#### OBJECTIVE:
Print every line of the items below without changes, from the very first line through the line that contains "title Smrť Šaula", including that line.
---*---
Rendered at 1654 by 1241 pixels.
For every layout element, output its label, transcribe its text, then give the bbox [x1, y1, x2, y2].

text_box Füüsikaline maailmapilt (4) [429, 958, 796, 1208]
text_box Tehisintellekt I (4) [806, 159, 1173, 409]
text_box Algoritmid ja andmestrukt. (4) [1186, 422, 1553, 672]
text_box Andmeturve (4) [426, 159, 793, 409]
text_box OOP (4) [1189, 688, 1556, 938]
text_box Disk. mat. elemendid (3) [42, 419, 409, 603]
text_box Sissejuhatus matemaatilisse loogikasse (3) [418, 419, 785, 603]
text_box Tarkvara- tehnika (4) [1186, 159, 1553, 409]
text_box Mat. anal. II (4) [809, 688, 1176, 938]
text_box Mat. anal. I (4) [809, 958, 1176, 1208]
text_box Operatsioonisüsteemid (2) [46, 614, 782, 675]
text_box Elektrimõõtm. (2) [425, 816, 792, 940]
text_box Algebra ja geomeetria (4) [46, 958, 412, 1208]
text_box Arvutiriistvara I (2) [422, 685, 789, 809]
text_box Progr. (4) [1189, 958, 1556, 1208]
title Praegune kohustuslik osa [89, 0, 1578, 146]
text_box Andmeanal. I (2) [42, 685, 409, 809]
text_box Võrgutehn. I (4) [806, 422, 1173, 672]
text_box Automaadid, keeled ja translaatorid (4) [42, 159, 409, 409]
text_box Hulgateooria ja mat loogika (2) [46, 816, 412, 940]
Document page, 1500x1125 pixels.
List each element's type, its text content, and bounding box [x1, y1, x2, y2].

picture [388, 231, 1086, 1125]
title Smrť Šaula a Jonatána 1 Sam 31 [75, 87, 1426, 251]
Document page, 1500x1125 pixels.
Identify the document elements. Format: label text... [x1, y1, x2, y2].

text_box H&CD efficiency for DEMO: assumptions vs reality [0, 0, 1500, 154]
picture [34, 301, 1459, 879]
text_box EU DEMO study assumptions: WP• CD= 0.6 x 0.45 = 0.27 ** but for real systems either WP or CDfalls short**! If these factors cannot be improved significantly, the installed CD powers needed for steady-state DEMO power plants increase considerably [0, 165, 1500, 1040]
---*---
#### REPLY TO THE EXERCISE:
Rendered at 1654 by 1241 pixels.
For every layout element, output its label, transcribe its text, then give the bbox [x1, y1, x2, y2].

text_box Füüsikaline maailmapilt (4) [429, 958, 796, 1208]
text_box Tehisintellekt I (4) [806, 159, 1173, 409]
text_box Algoritmid ja andmestrukt. (4) [1186, 422, 1553, 672]
text_box Andmeturve (4) [426, 159, 793, 409]
text_box OOP (4) [1189, 688, 1556, 938]
text_box Disk. mat. elemendid (3) [42, 419, 409, 603]
text_box Sissejuhatus matemaatilisse loogikasse (3) [418, 419, 785, 603]
text_box Tarkvara- tehnika (4) [1186, 159, 1553, 409]
text_box Mat. anal. II (4) [809, 688, 1176, 938]
text_box Mat. anal. I (4) [809, 958, 1176, 1208]
text_box Operatsioonisüsteemid (2) [46, 614, 782, 675]
text_box Elektrimõõtm. (2) [425, 816, 792, 940]
text_box Algebra ja geomeetria (4) [46, 958, 412, 1208]
text_box Arvutiriistvara I (2) [422, 685, 789, 809]
text_box Progr. (4) [1189, 958, 1556, 1208]
title Praegune kohustuslik osa [89, 0, 1578, 146]
text_box Andmeanal. I (2) [42, 685, 409, 809]
text_box Võrgutehn. I (4) [806, 422, 1173, 672]
text_box Automaadid, keeled ja translaatorid (4) [42, 159, 409, 409]
text_box Hulgateooria ja mat loogika (2) [46, 816, 412, 940]
Document page, 1500x1125 pixels.
List each element's type, its text content, and bounding box [x1, y1, x2, y2].

picture [388, 231, 1086, 1125]
title Smrť Šaula a Jonatána 1 Sam 31 [75, 87, 1426, 251]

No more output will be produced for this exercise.